A recent case from the United States Ninth Circuit Court of Appeal, Hedlund v. The Educational Resources Institute, reminds us that there are still some situations where a person can get the debts discharged through bankruptcy.

The debtor in this case, Michael Hedlund, obtained student loans on his undergraduate and law school degrees. Mr. Hedlund received a business degree from the University of Oregon and a law degree from Willamette Law School. He failed the bar exam and took a job earning approximately $10.00 an hour. After requesting hardship forbearances and loan consolidations Mr. Hedlund wound up defaulting on the loans. He was not able to implement any successful attempt at a modified repayment plan although he made several payments from various bank accounts when he could. The student loan creditors eventually began to garnish his wages.

Hedlund filed for bankruptcy in 2003 and initiated an adversary proceeding to receive a partial discharge of his debts. He was able to settle with some creditors but ultimately went to trial with PHEAA. After trial the bankruptcy court discharged all but $30,000.00 of this remaining debt. PHEAA appealed, to the Ninth Circuit where it was remanded back to the bankruptcy court. Upon remand the case was reassigned to a different court since the original judge had died unexpectedly. The new judge discharged all but $32,000.00. PHEAA appealed this new ruling to the local district court, which found that the new judge had made an error with regard to the analysis of whether Hedlund made a “good-faith” attempt to pay the student loans. The District Court judge found that Hedlund did not attempt to negotiate a payment plan or minimize his expenses all while having an unemployed wife.

On appeal, the Ninth Circuit reversed the District Court’s decision and reinstated the partial discharge. The appellate court reviewed the issue of “good-faith” exclusively. In its reasoning the Appellate court found that the new bankruptcy judge had applied the law properly and was well within his discretion to determine the issue of Mr. Hedlund’s “good-faith” attempts to make the payments. The case luckily turned out well for the debtor in this case.

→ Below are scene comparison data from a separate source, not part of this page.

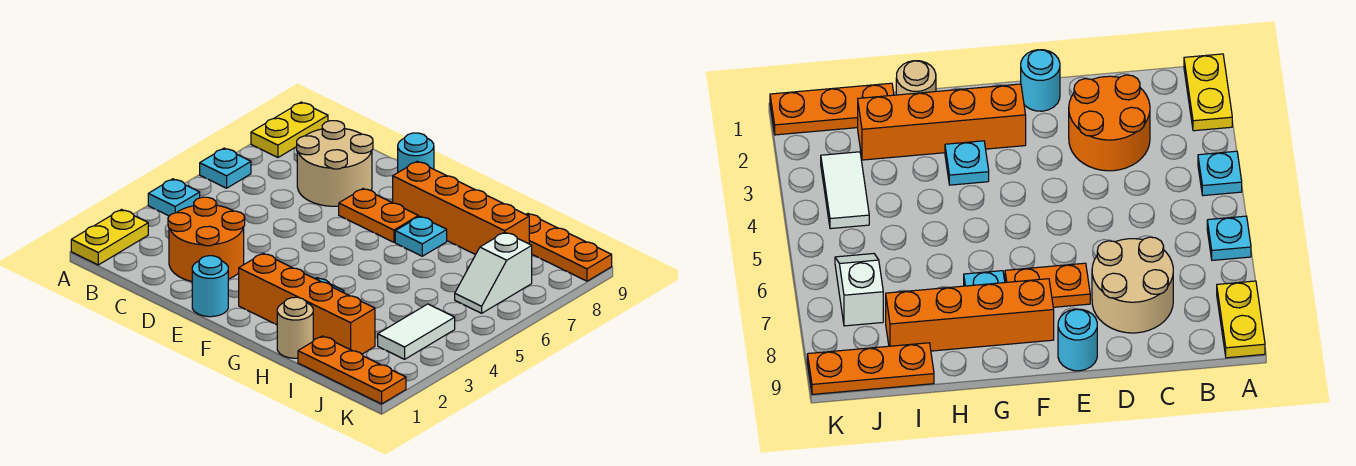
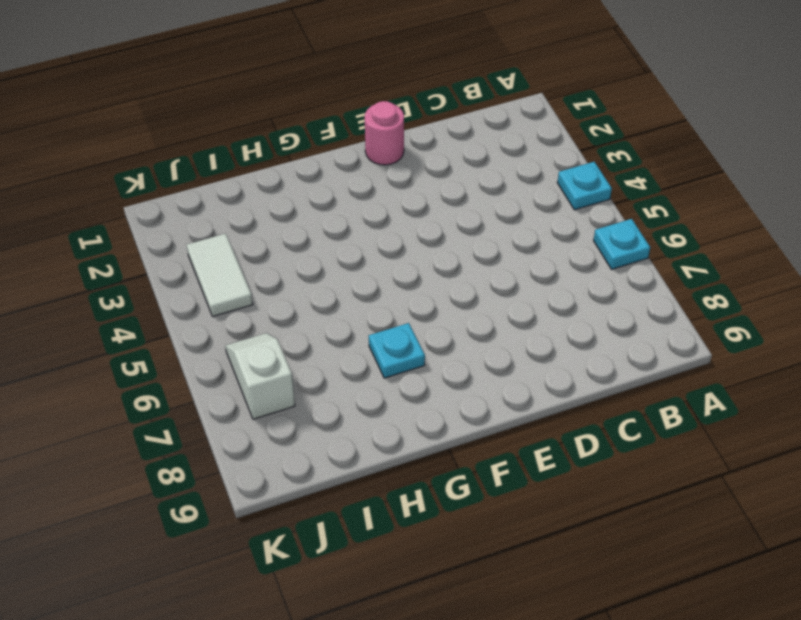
pink 1x1 round brick [365,101,404,165] -> cyan 1x1 round brick [192,256,228,317]
none -> yellow 1x2 plate [71,210,148,265]
none -> yellow 1x2 plate [251,102,328,157]
none -> orange 2x2 round brick [168,197,245,281]

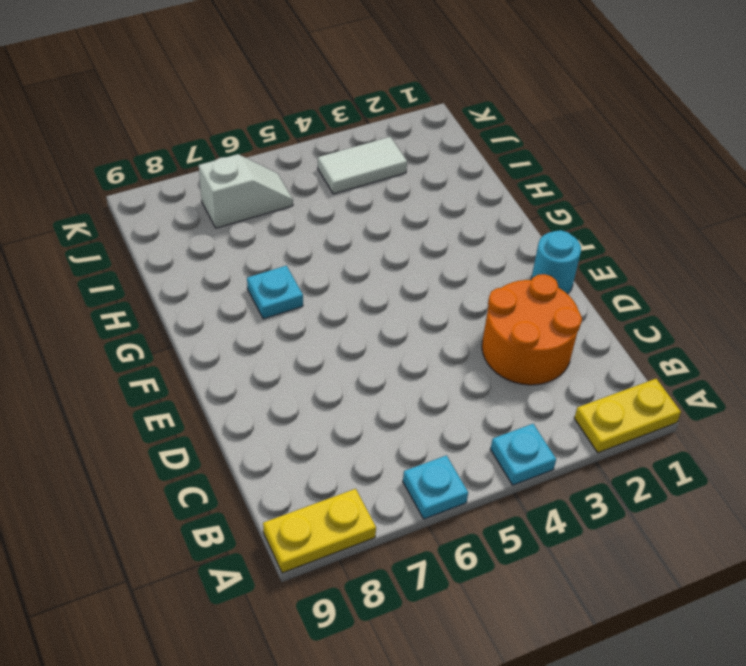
none -> tan 2x2 round brick [297,121,373,206]
none -> orange 1x2 plate [339,189,418,242]
none -> cyan 1x1 round brick [398,133,434,172]

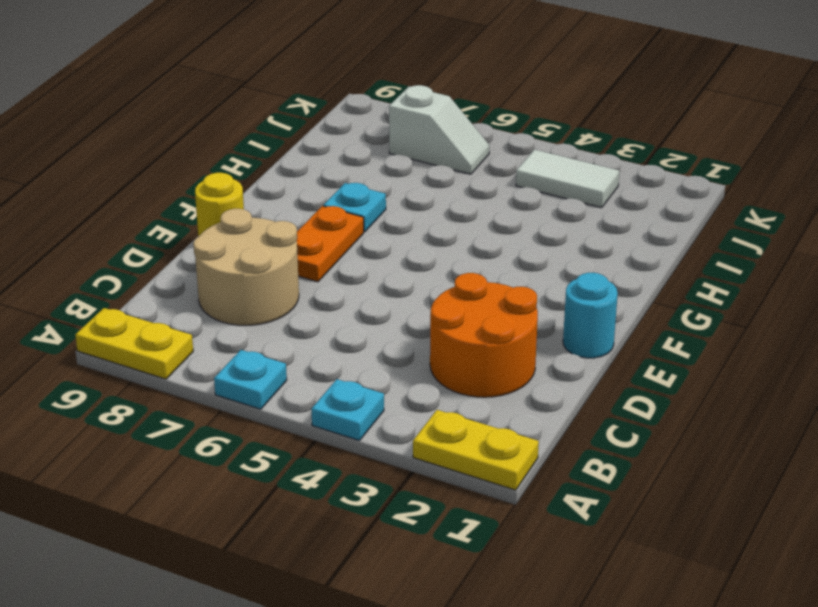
yellow 1x1 round brick [195,173,244,237] -> cyan 1x1 round brick [398,133,434,172]
none -> orange 1x4 brick [239,253,375,354]
none -> orange 1x4 brick [393,161,529,255]
none -> cyan 1x1 plate [945,141,989,185]

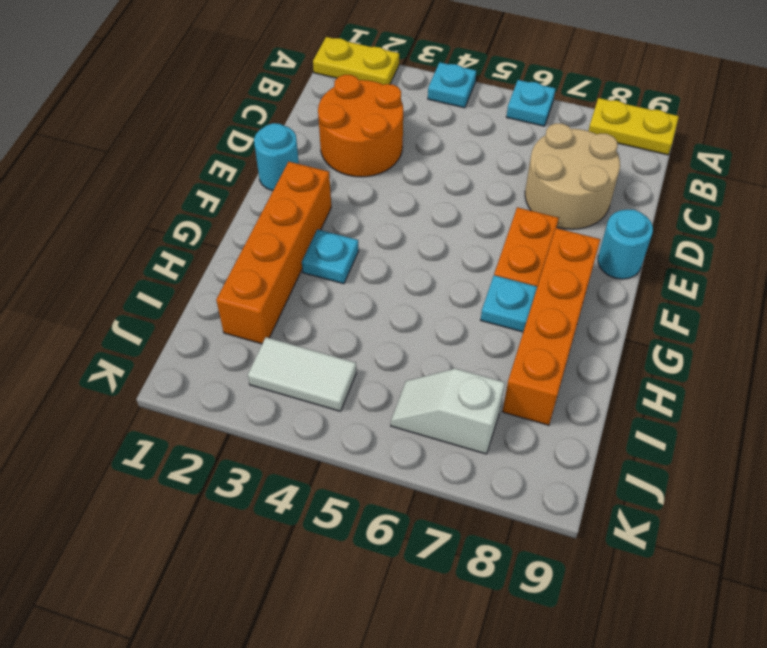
none -> tan 1x1 round brick [277,297,313,358]
none -> orange 1x3 plate [298,336,406,404]
none -> orange 1x3 plate [526,214,612,281]

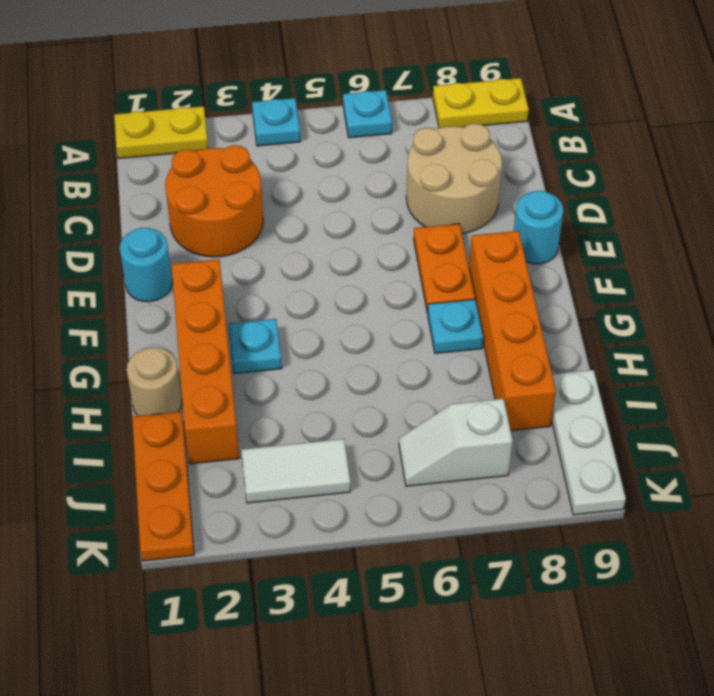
white 1x3 plate [552,370,626,515] -> orange 1x3 plate [526,214,612,281]

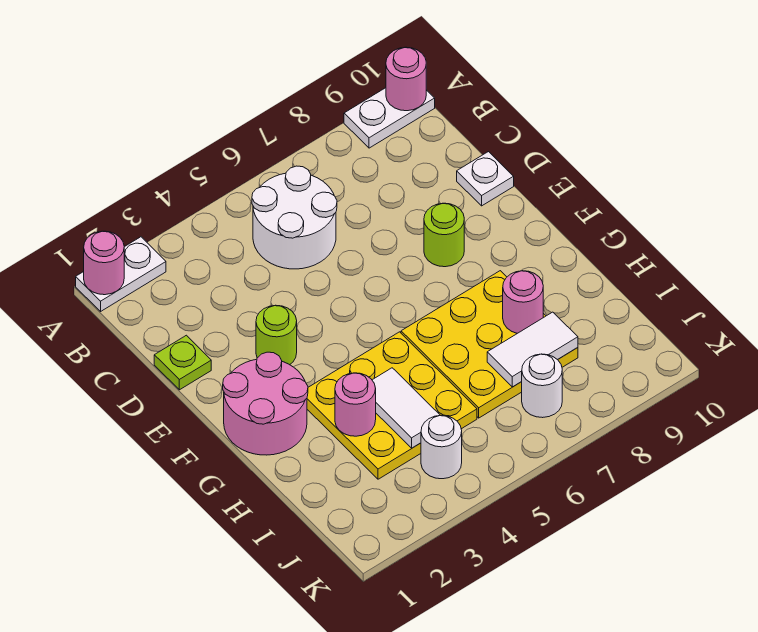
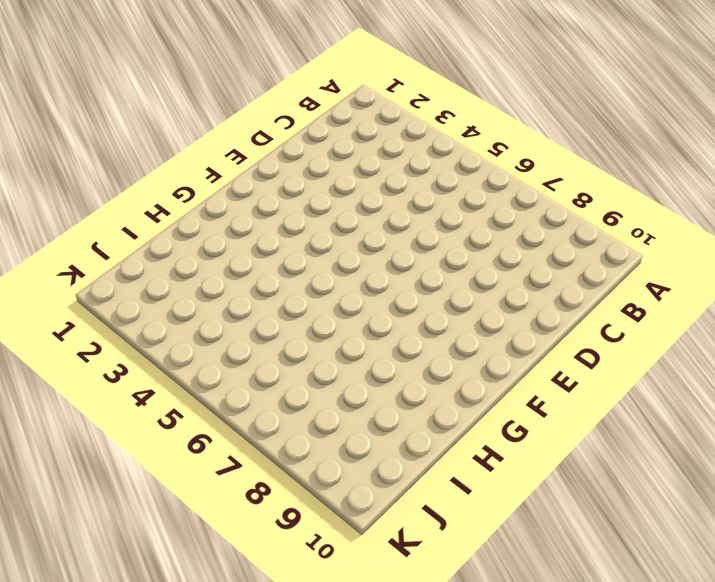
none -> white 1x2 plate [76,237,166,311]
none -> white 1x2 plate [344,88,435,148]
none -> white 2x2 round brick [252,166,337,269]

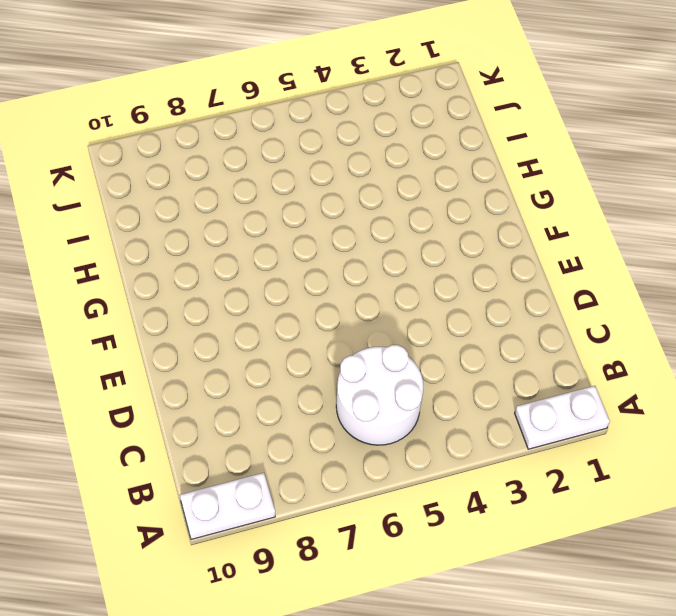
none -> lime 1x1 plate [154,335,211,390]
none -> white 1x1 plate [457,152,514,206]
none -> lime 1x1 round brick [256,305,297,365]

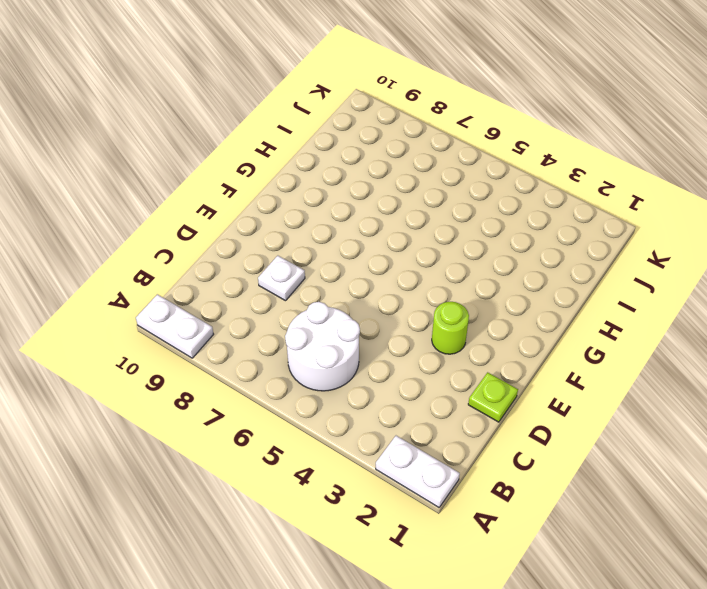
white 1x1 plate [258,256,305,301] -> white 1x1 plate moved to [457,152,514,206]
none -> lime 1x1 round brick [424,203,464,267]
none -> pink 2x2 round brick [223,352,308,455]
none -> yellow 3x3 plate [307,332,477,479]

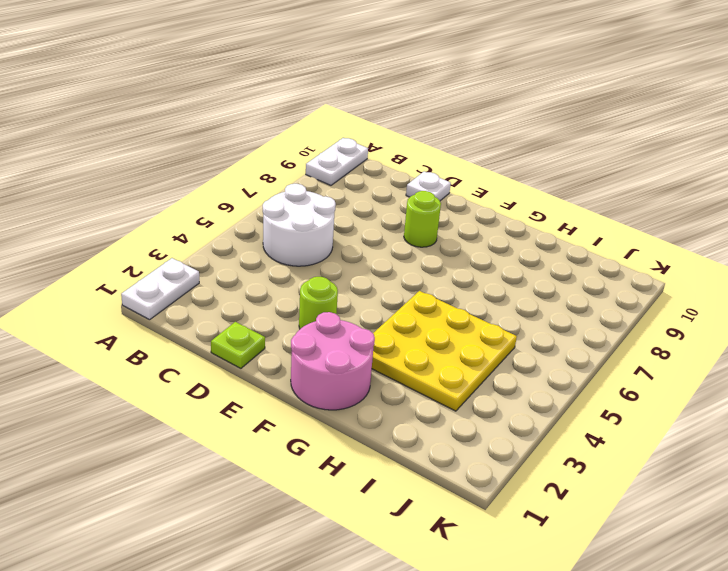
none -> yellow 3x3 plate [401,271,578,418]
none -> white 1x1 round brick [421,415,462,479]
none -> white 1x1 round brick [522,354,562,418]

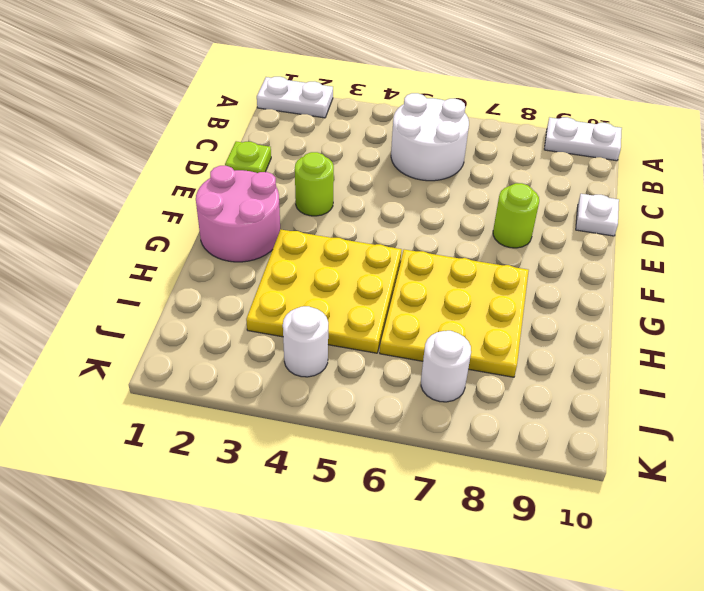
none -> pink 1x1 round brick [84,231,124,295]
none -> pink 1x1 round brick [386,47,426,111]
none -> pink 1x1 round brick [335,373,376,436]

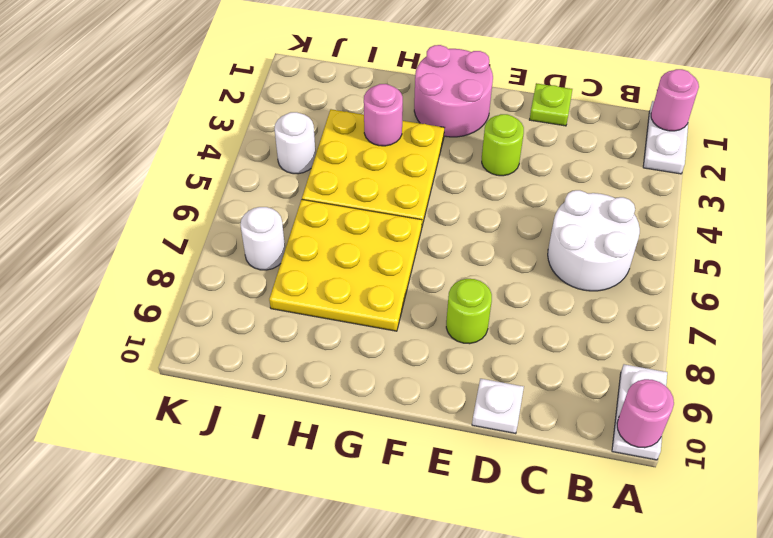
none -> white 1x2 tile [372,368,440,448]
none -> pink 1x1 round brick [503,271,543,333]
none -> white 1x2 tile [487,312,578,387]

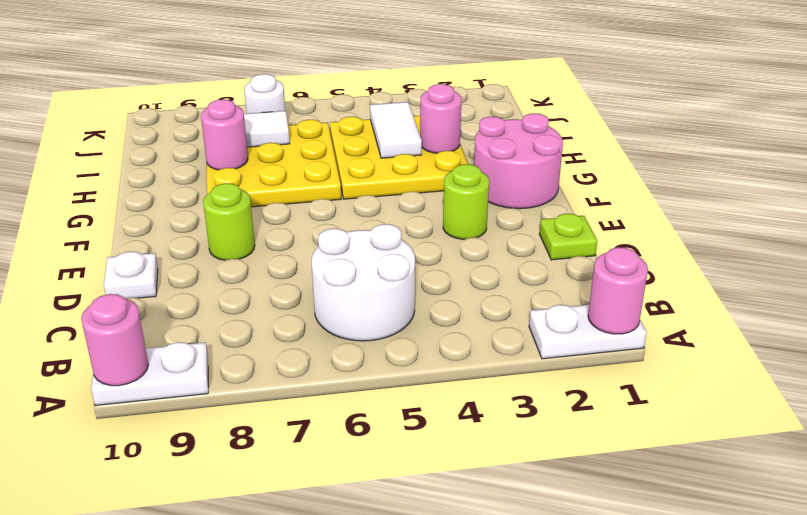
none -> white 1x1 round brick [421,415,462,479]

I am happy to see an instance where an individual was able to successfully argue the “undue hardship” standard for discharging student loans. Sadly, I cannot imagine the emotional toll and expense Mr. Hedlund incurred as a result of having to appeal the decisions multiple times. The fact remains the bankruptcy code is presently incongruent with the needs of individual debtors when struggling to make ends meet and saddled with monstrous student loan debt. Bankruptcy law is designed to protect people like Mr. Hedlund but is seriously lacking in an arena that applies to a large portion of our population.